How does a team that gave up eight points rally to score fourteen in a comeback?

An inflection point is a change where it feels as if a giant pendulum has swung, reached a peak in one direction, and shifted to a new or opposite course. The momentum shift may become clear only afterward, but often it’s something detectable in the air—an event or palpable shift in attitude that changes the entire complexion. In the game, it could’ve been a small adjustment by the coaches or simply an opportunity to reflect on mistakes and correct them. It could be that the ball broke in the right direction, a matter of probabilities, with the change mostly an illusion. But football is an emotional sport, and even dumb luck can inspire better play from everyone.

We also witnessed a similar shift during the presidential election. Biden was apparently leading in the polls (if such things are to be believed), and then Butler happened. The event came after the disastrous first presidential debate, where Biden clearly was not as advertised, yet it was the image of defiance—“fight, fight, fight”—that sealed the deal. Elon Musk saw this as reason to put his full weight behind Trump, and with a few McDonald’s drive-through moments and photo ops with garbage trucks, the greatest upset win since 2016 was complete.

Love him or loath him, Butler should have been a warning shot for the left—trying to kill your political opposition only makes them stronger and Trump won with a younger browner vote.

The paragraphs above were written before the murder of Charlie Kirk. Over the past few days, he went from the “prove me wrong” guy debating college kids to the center of a national debate. Since his death, there has been a groundswell of support. As those on the left reveal themselves through celebrations of his death and mockery, Kirk’s Turning Point organization has been flooded with 54,000 requests for new chapters at high schools and colleges. His death is a catalyst, much like the two assassination attempts against Trump, and a potential inflection point in the national conversation.

Before the U.S. Civil War officially began, there was an early attempt to free the slaves. John Brown, an evangelical Christian, believed he was on a mission from God to end slavery in the U.S. and led an insurrection that ended with a raid on a federal armory at Harpers Ferry in October 1859. Even before this, the issue of legal slavery had resulted in violent confrontations. In 1837, the abolitionist Elijah Parish Lovejoy was shot while facing down a mob of pro-slavery vandals who were attempting to destroy his printing press. This event sent shockwaves through the U.S. and galvanized John Brown to publicly declare:

“Here, before God, in the presence of these witnesses, from this time, I consecrate my life to the destruction of slavery.”

John Brown fired the opening shots of civil war, his fierce opposition to slavery inspired by the murder of abolitionist Elijah Parish Lovejoy.

As a writer, I do not create the sentiment of my audience. I merely put into words what other people are thinking or help them organize their thoughts. In other words, if it resonates, it is only because I’ve stated something they’ve already noticed. It also emboldens—when people realize they are not alone in what they see—which is how regimes fall. When people know that others share their understanding and are given a means to articulate it, all it takes is a little push to turn popular sentiment into decisive action.
******
THE PROBLEM —
Can you reproduce, word for word, the part of the essay between "Love him or" and "younger browner vote.", inclusive? Work from the essay alone.
******
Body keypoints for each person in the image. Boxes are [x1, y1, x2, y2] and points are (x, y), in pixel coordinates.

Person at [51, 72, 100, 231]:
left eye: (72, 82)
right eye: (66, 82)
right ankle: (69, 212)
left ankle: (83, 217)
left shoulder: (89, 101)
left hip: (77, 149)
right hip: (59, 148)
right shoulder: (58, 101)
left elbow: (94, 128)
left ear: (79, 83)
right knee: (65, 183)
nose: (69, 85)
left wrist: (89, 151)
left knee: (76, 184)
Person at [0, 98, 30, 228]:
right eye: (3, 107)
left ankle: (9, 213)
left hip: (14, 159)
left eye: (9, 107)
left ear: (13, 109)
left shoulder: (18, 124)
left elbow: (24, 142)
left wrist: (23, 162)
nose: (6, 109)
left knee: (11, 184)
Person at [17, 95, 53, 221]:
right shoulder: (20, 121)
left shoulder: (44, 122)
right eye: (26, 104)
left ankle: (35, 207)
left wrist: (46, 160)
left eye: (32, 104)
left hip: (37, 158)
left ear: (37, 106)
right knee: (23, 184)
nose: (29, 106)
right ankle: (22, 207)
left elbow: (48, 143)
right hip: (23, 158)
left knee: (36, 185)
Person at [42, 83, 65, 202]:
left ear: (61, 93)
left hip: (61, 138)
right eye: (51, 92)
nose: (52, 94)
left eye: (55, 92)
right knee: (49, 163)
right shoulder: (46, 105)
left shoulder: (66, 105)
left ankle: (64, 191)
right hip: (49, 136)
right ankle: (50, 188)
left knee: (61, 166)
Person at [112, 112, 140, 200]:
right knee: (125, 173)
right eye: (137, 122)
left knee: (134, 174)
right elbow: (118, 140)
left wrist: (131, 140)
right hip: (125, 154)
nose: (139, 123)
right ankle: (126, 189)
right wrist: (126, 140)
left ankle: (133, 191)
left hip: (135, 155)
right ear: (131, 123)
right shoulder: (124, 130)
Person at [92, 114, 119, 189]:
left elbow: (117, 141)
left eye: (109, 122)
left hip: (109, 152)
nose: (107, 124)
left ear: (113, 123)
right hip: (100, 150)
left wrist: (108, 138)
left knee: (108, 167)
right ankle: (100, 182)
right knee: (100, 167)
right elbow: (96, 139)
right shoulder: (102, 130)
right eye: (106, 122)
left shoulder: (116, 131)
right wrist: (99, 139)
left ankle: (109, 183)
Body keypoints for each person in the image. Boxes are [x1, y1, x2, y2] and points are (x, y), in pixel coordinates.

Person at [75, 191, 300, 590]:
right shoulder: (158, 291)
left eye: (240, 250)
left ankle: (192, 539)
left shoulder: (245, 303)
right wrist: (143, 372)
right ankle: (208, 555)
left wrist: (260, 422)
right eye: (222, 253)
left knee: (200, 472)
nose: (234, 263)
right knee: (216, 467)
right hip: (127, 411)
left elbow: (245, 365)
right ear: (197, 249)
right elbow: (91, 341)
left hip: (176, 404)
******
EXERCISE RESPONSE —
Love him or loath him, Butler should have been a warning shot for the left—trying to kill your political opposition only makes them stronger and Trump won with a younger browner vote.